2010 novel by Yann Martel

Beatrice and Virgil is Canadian writer Yann Martel's third novel. First published in April 2010, it contains an allegorical tale about representations of the Holocaust. It tells the story of Henry, a novelist, who receives the manuscript of a play in a letter from a reader. Intrigued, Henry traces the letter to a taxidermist, who introduces him to the play's protagonists, two taxidermy animals—Beatrice, a donkey, and Virgil, a monkey.

The Globe and Mail reported that Martel received a $2 million advance from Random House for U.S. rights alone, and that the total advance for worldwide rights was around $3 million, probably the highest ever advance for a single Canadian novel. Martel's earlier novel, Life of Pi, won the 2002 Man Booker Prize for Fiction, and sold seven million copies worldwide.

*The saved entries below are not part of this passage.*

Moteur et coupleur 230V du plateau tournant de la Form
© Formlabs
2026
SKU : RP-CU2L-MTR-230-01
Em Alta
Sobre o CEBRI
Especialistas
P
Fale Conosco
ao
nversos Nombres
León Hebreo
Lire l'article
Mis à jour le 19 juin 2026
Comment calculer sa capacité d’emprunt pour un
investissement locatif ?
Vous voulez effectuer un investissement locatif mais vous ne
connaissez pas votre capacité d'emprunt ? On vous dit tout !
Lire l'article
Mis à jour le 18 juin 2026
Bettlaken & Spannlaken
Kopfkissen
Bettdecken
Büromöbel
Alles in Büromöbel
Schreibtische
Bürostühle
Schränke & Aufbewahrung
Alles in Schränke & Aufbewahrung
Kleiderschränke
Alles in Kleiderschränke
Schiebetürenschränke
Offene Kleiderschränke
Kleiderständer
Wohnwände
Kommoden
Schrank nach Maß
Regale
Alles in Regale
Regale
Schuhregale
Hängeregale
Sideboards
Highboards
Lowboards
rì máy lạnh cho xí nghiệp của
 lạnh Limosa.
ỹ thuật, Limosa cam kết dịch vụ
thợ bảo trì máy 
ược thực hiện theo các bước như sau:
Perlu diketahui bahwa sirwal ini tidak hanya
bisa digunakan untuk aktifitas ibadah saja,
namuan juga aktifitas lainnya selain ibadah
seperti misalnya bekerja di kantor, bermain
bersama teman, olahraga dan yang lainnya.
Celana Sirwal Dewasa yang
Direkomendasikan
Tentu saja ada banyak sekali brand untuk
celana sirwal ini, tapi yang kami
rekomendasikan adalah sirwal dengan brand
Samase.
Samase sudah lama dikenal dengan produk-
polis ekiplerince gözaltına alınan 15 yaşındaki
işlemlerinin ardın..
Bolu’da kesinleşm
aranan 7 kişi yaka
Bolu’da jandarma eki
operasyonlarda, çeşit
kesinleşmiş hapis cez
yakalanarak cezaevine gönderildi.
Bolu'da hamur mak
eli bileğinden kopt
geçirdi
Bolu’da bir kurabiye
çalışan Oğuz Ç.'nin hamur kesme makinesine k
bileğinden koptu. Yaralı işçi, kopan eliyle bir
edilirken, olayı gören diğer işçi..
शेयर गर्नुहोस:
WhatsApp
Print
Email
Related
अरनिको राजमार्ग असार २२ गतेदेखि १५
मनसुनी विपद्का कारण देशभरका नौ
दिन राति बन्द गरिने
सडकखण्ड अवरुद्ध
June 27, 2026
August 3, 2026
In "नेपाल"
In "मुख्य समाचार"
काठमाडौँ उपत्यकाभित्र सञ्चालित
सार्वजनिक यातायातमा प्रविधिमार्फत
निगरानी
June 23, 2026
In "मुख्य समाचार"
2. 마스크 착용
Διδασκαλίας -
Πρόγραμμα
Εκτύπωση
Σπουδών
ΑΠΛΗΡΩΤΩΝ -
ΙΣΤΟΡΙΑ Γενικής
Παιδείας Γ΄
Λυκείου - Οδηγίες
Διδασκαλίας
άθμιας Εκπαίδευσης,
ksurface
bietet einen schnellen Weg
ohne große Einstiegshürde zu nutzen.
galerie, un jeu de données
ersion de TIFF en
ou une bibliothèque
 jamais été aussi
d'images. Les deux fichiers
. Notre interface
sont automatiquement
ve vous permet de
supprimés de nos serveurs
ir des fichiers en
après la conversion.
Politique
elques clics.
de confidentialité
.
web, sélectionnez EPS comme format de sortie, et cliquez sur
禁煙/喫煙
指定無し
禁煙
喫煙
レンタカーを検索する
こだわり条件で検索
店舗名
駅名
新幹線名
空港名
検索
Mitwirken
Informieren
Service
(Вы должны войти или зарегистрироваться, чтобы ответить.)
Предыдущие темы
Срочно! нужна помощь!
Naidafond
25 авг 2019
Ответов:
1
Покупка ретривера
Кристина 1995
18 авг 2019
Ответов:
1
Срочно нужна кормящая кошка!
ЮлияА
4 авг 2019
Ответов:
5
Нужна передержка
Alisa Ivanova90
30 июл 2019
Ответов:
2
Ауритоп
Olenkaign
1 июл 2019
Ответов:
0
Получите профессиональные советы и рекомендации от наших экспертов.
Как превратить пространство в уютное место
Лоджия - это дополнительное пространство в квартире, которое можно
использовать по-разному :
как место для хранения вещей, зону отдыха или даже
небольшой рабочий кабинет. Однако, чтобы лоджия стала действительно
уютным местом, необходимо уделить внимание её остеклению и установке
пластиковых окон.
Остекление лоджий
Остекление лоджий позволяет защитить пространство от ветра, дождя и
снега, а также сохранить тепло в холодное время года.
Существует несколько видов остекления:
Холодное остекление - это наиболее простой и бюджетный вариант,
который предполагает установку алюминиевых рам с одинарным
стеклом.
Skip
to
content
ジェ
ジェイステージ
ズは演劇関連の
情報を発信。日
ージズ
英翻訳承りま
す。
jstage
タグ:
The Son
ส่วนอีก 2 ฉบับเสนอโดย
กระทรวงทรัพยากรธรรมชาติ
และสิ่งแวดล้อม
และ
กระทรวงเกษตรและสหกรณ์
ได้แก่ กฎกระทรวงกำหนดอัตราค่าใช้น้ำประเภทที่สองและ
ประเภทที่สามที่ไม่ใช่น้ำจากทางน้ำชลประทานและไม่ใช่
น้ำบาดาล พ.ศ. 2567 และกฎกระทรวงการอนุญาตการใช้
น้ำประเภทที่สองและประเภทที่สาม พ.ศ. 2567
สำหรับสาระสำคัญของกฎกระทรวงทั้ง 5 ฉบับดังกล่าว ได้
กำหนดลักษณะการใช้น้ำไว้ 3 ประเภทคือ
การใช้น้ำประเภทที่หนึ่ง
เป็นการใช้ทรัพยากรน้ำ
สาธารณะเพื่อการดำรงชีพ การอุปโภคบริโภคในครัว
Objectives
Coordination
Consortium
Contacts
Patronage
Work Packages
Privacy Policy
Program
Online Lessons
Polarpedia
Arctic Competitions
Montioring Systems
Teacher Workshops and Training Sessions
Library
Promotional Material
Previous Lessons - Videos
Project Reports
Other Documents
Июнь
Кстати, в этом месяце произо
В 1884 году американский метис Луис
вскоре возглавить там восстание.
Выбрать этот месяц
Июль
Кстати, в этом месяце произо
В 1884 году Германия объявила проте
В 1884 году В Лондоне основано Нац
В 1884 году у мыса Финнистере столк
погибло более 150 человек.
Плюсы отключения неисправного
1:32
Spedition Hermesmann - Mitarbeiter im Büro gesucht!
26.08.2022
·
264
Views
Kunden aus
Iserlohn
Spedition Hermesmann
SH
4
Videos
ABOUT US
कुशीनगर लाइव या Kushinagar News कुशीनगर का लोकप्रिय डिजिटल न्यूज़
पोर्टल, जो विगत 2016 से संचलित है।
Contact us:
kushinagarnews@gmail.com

==References to other works==
Early on in the story, the protagonist, an author, (some say that the protagonist is a reflection of Yann himself) makes reference to Primo Levi's If This Is a Man; Art Spiegelman's Maus; David Grossman's See Under: Love; Martin Amis's Time's Arrow; George Orwell's Animal Farm; Albert Camus's The Plague; and Pablo Picasso's Guernica.

Extracts are quoted from Flaubert's "The Legend of Saint Julian Hospitator" which is discussed at length. Later in the novel, Jacques the Fatalist by Diderot is later discussed along with Samuel Beckett's Waiting for Godot.

The title is an allusion to two of the main characters in Dante Alighieri's Divine Comedy.